Crane was born in Ashfield, Sydney, the youngest daughter of Jane Harrold Crane ( – 1 November 1927) and Walter G. Crane, of "Winsley", 80 Shirley Road, Wollstonecraft, Sydney. She was educated at the Presbyterian Ladies' College, where she was a highly successful student. She went on to Sydney University, graduating BA in 1917. She studied drawing at Julian Ashton's school under Albert Collins, counted with Grace Crowley and Myra Cocks as Ashton's "younger skilled brigade".
In parallel with her academic career, she studied pianoforte, with considerable, if not outstanding, success.

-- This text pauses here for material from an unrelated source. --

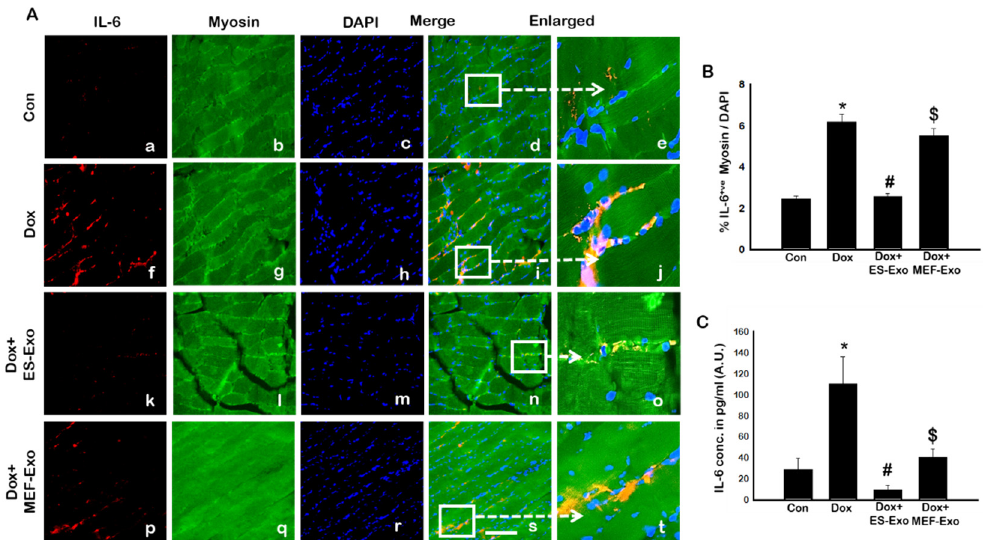
Figure 9. ES-Exos treatment decreases levels of pro-inflammatory cytokine, IL-6, following Dox administration. ( A ) Representative photomicrographs of soleus muscle sections stained with myosin and pro-inflammatory cytokine, IL-6. Each box shows IL-6 + cells in red ( a , f , k , p ), myocytes in green ( b , g , l , q ), DAPI in blue ( c , h , m , r ), merged images ( d , i , n , s ), and enlarged areas of merged images ( e , j , o , t ). ( B ) Histograms from quantitative analysis of IL-6 + cells over total DAPI. ( C ) Quantification of ELISA analysis for IL-6. Error bars = mean ± S.E.M. * p < 0.05 vs. control, # p < 0.05 vs. Dox, $ p = non-significant vs. Dox, one-way ANOVA followed by Tukey test; ELISA quantities are represented as A.U. Scale bar = 100 µm, n = 14–16, male and female ( B ) and n = 5–7, male and female ( C ). Images taken at 40 × magnification.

She showed ability as an artist and designer of greeting cards, winning a Christmas card competition in 1917, which led to commercial success, and won for her a "reputation for delicate and fanciful workmanship". Packs of six topically humorous greeting cards, bearing her name, went on sale alongside stationery from May Gibbs and C. J. Dennis. At the age of 22 "Olive Crane" was a household name. She was called on to illustrate bookplates and books for children, such as The City of Riddle-Me-Ree (1918) by Zora Cross, The Betty Songs by N. J. Cocks, and others of Angus & Robertson's stable. She later did work for Chatto & Windus.

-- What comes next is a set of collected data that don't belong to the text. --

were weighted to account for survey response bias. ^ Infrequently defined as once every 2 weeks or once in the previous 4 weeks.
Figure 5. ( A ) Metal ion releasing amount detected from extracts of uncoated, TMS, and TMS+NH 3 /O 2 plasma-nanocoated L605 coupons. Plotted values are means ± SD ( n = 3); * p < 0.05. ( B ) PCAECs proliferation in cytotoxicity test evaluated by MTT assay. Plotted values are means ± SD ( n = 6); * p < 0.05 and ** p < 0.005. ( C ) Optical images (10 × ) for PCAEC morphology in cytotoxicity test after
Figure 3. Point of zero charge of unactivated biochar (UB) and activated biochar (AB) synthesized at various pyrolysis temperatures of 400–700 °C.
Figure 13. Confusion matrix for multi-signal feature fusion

But she was not to be defined by her cartoon work, no matter how popular and lucrative. She showed several watercolors in the Society of Artists' exhibition in 1920. One, The Tired Dancer, was purchased by the National Art Gallery of NSW, and later reproduced in Art in Australia. She was able to travel to Europe and London for further study, advancing her reputation as a serious artist, and creating a favorable impression at the Kensington Art School. Among works created during this time was the etching Jeune homme las (Tired Young Man, 1924), which in 1994 was purchased by the National Gallery of Australia. She returned to Australia in 1926 and married farmer and watercolor artist Kenneth Macqueen, painting together in their spare time and supporting him financially while he was struggling for recognition. She contributed to few exhibitions in this period, and gave birth to two children. She died in the months following the second birth.

==Personal==
On 2 April 1926 Crane married Kenneth Robertson Macqueen They had two children, Marion and Revan. She died a few months after the birth of the son, and her sister Mildred helped Macqueen raise the family.